Book Bits | 25 February 2017

The Vanishing Middle Class: Prejudice and Power in a Dual Economy
By Peter Temin
Summary via publisher (MIT Press)
The United States is becoming a nation of rich and poor, with few families in the middle. In this book, MIT economist Peter Temin offers an illuminating way to look at the vanishing middle class. Temin argues that American history and politics, particularly slavery and its aftermath, play an important part in the widening gap between rich and poor. Temin employs a well-known, simple model of a dual economy to examine the dynamics of the rich/poor divide in America, and outlines ways to work toward greater equality so that America will no longer have one economy for the rich and one for the poor.

The Code Economy: A Forty-Thousand Year History
By Philip Auerswald
Review via Publishers Weekly
Auerswald, associate professor of public policy at George Mason University, ambitiously provides a 40,000-year history of human productivity, from the simple to the complex, in his sophisticated study. He calls this progression “the advance of code” and focuses on how abstract concepts—code—are turned into actual things. Auerswald asserts that we cannot “understand the dynamics of the economy—its past or its future—without an understanding of code.” His interpretation of code ranges from the obvious (computer code) to the less so (cooking recipes). He seeks to even out the imbalance in the way economics is currently taught, focusing on “code and production” as well as “choice and consumption.”

Read My Lips: Why Americans Are Proud to Pay Taxes
By Vanessa S. Williamson
Summary via publisher (Princeton University Press)
Conventional wisdom holds that Americans hate taxes. But the conventional wisdom is wrong. Bringing together national survey data with in-depth interviews, Read My Lips presents a surprising picture of tax attitudes in the United States. Vanessa Williamson demonstrates that Americans view taxpaying as a civic responsibility and a moral obligation. But they worry that others are shirking their duties, in part because the experience of taxpaying misleads Americans about who pays taxes and how much. Perceived “loopholes” convince many income tax filers that a flat tax might actually raise taxes on the rich, and the relative invisibility of the sales and payroll taxes encourages many to underestimate the sizable tax contributions made by poor and working people.

Brahmin Capitalism:
Frontiers of Wealth and Populism in America’s First Gilded Age

By Noam Maggor
Summary via publisher (Harvard University Press)
Tracking the movement of finance capital toward far-flung investment frontiers, Noam Maggor reconceives the emergence of modern capitalism in the United States. Brahmin Capitalism reveals the decisive role of established wealth in the transformation of the American economy in the decades after the Civil War, leading the way to the nationally integrated corporate capitalism of the twentieth century.
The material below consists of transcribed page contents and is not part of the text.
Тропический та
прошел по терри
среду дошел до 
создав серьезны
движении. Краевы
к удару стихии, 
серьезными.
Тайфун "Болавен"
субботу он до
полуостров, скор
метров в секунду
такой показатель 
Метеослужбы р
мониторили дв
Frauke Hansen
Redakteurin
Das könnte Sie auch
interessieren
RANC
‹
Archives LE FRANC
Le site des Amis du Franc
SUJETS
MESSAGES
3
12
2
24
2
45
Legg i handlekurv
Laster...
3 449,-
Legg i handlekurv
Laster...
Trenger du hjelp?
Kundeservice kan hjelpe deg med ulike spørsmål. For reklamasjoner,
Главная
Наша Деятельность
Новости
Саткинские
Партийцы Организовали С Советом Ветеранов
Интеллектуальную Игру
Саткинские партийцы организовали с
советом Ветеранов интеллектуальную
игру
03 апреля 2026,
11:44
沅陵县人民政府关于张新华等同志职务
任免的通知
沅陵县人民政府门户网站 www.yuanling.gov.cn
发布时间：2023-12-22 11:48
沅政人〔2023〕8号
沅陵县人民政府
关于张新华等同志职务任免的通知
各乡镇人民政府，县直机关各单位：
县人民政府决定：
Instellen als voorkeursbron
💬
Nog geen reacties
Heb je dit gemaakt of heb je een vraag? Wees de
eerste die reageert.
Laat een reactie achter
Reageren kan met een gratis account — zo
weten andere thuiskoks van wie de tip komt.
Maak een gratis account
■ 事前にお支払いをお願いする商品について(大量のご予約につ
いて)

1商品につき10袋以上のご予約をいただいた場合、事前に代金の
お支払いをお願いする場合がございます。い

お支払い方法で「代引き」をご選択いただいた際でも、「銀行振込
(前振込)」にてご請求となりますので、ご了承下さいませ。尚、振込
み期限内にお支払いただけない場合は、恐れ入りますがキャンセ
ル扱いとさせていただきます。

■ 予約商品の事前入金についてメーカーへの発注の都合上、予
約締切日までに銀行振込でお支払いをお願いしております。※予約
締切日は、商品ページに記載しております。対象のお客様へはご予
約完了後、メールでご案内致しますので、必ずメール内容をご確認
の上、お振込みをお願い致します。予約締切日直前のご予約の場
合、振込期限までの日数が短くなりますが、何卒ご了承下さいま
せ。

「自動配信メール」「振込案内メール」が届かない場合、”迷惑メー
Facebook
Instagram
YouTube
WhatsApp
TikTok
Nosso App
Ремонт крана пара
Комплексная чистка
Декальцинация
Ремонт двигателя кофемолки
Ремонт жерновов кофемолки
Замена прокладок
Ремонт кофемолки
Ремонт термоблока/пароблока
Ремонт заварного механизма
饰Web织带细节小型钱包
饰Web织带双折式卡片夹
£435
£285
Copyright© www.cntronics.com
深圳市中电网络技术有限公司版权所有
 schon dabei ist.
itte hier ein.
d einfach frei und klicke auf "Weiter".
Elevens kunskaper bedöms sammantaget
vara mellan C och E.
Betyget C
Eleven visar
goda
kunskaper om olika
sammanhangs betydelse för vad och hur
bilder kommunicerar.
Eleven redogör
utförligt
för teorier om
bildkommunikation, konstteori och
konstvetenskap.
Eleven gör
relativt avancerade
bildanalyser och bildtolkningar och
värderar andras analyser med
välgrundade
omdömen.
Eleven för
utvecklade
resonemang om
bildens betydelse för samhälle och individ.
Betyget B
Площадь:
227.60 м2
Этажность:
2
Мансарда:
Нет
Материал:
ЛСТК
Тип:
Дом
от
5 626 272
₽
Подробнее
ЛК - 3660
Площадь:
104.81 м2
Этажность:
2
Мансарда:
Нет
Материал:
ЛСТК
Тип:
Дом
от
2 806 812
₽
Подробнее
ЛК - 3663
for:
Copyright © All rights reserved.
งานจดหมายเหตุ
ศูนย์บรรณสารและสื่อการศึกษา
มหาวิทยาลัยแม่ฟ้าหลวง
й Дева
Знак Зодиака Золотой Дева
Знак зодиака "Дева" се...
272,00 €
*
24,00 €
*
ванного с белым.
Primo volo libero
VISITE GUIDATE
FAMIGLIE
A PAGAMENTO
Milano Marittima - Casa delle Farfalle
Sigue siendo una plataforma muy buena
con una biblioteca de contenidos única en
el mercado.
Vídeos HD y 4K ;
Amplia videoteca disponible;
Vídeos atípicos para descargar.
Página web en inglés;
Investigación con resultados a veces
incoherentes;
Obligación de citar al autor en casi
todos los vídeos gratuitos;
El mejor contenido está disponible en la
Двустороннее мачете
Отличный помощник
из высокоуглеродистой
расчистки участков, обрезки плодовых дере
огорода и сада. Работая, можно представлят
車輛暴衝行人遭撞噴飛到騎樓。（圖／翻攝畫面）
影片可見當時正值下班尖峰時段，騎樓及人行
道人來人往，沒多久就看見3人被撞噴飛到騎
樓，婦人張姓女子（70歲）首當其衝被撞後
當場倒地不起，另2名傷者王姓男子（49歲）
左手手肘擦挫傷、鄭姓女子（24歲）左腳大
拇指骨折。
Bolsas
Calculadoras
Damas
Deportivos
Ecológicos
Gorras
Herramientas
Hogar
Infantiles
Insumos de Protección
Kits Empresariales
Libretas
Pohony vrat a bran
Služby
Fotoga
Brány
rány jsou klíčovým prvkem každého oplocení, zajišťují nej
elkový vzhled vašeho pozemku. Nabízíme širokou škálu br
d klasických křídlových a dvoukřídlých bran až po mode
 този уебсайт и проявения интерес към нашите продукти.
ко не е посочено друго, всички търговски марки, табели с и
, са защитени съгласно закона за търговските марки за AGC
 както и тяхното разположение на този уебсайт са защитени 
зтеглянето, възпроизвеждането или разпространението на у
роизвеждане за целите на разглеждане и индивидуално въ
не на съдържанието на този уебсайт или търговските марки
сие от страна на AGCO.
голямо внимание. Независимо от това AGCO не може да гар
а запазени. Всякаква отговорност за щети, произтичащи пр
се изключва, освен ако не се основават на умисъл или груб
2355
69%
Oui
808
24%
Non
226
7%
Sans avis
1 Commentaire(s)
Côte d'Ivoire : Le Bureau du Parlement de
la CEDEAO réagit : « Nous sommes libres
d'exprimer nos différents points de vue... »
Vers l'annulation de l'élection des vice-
Captured: The Corporate Infiltration of American Democracy
By Senator Sheldon Whitehouse with Melanie Wachtell Stinnett
Summary via publisher (The New Press)
Americans know something is wrong in their government. Senator Whitehouse combines history, legal scholarship, and personal experiences to provide the first comprehensive explanation of what’s gone wrong, exposing multiple avenues through which our government has been infiltrated and disabled by corporate powers. Captured reveals an original oversight by the Founders, and shows how and why corporate power has exploited that vulnerability: to strike fear in elected representatives who don’t “get right,” by threatening million-dollar “dark money” election attacks (a threat more effective and less expensive than the actual attack); to stack the judiciary—even the Supreme Court— in “business-friendly” ways; to “capture” the administrative agencies meant to regulate corporate behavior; to undermine the civil jury, the Constitution’s last bastion for ordinary citizens; and to create a corporate “alternate reality” on public health and safety issues like climate change.

Buddhist Economics: An Enlightened Approach to the Dismal Science
By Clair Brown
Summary via publisher (Bloomsbury)
Clair Brown, an economics professor at U.C. Berkeley and a practicing Buddhist, has developed a holistic model, one based on the notion that quality of life should be measured by more than national income. Brown advocates an approach to organizing the economy that embraces rather than skirts questions of values, sustainability, and equity. Complementing the award-winning work of Jeffrey Sachs and Bill McKibben, and the paradigm-breaking spirit of Amartya Sen, Robert Reich, and Thomas Piketty, Brown incorporates the Buddhist emphasis on interdependence, shared prosperity, and happiness into her vision for a sustainable and compassionate world.